_Exercise passage_.
5 reasons for managing your hip pain

5 reasons for managing your hip pain

If you have hip pain associated with osteoarthritis (OA) you will be somewhere on the spectrum of it being an annoying inconvenience at one end to completely debilitating at the other. For most the escalator only travels in one direction over time and that is toward debilitation, as the osteoarthritis progresses. The impact of debilitating arthritis of the hip can be life changing severely impacting the quality of your life.

 

The chances are you have not been told how to best manage this condition to relieve the symptoms of osteoarthritis and improve the quality of your life. The most likely advice you will be given is to take care and rest when required. Depending on your level of pain you may be prescribed pain relief and or anti-inflammatory medication as required. There is an alternative as research tells us that the symptoms of hip OA can be conservatively managed to reduce pain.

(Saved data entries)
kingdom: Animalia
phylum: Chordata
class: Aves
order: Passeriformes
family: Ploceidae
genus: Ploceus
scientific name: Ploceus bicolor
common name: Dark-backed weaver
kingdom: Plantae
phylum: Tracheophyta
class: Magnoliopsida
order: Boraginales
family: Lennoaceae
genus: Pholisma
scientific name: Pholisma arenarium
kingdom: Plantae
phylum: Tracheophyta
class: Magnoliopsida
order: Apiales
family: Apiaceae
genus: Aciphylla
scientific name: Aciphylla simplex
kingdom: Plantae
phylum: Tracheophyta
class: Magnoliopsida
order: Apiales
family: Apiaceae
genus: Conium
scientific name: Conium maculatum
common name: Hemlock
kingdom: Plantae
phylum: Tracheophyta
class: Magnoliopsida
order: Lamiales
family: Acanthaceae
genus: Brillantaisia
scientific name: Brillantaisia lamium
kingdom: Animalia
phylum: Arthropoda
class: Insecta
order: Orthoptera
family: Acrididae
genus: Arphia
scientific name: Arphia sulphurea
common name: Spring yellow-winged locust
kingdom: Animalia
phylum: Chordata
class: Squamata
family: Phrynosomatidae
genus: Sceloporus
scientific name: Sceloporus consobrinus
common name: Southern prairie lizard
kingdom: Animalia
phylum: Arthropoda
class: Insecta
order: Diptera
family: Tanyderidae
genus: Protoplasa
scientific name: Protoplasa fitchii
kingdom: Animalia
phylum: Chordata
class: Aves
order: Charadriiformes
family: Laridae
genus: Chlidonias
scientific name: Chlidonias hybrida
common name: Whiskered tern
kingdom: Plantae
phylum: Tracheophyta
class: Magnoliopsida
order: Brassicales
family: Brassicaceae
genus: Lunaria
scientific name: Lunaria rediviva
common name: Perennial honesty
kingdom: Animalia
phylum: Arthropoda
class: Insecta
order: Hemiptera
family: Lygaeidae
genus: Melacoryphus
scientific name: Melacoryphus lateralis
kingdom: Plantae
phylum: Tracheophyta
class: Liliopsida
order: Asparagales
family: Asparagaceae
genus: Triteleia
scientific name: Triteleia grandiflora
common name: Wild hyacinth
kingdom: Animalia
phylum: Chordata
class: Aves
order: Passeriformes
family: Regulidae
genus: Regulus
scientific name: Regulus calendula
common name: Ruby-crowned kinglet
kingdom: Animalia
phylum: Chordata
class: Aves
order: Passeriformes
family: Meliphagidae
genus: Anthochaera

_The task_. Rewrite the part of the hip pain text starting with "If you have" and going on through "to reduce pain.", replacing "escalator" with "staircase". Use only the hip pain text to answer.

_Task answer_.
If you have hip pain associated with osteoarthritis (OA) you will be somewhere on the spectrum of it being an annoying inconvenience at one end to completely debilitating at the other. For most the staircase only travels in one direction over time and that is toward debilitation, as the osteoarthritis progresses. The impact of debilitating arthritis of the hip can be life changing severely impacting the quality of your life.

 

The chances are you have not been told how to best manage this condition to relieve the symptoms of osteoarthritis and improve the quality of your life. The most likely advice you will be given is to take care and rest when required. Depending on your level of pain you may be prescribed pain relief and or anti-inflammatory medication as required. There is an alternative as research tells us that the symptoms of hip OA can be conservatively managed to reduce pain.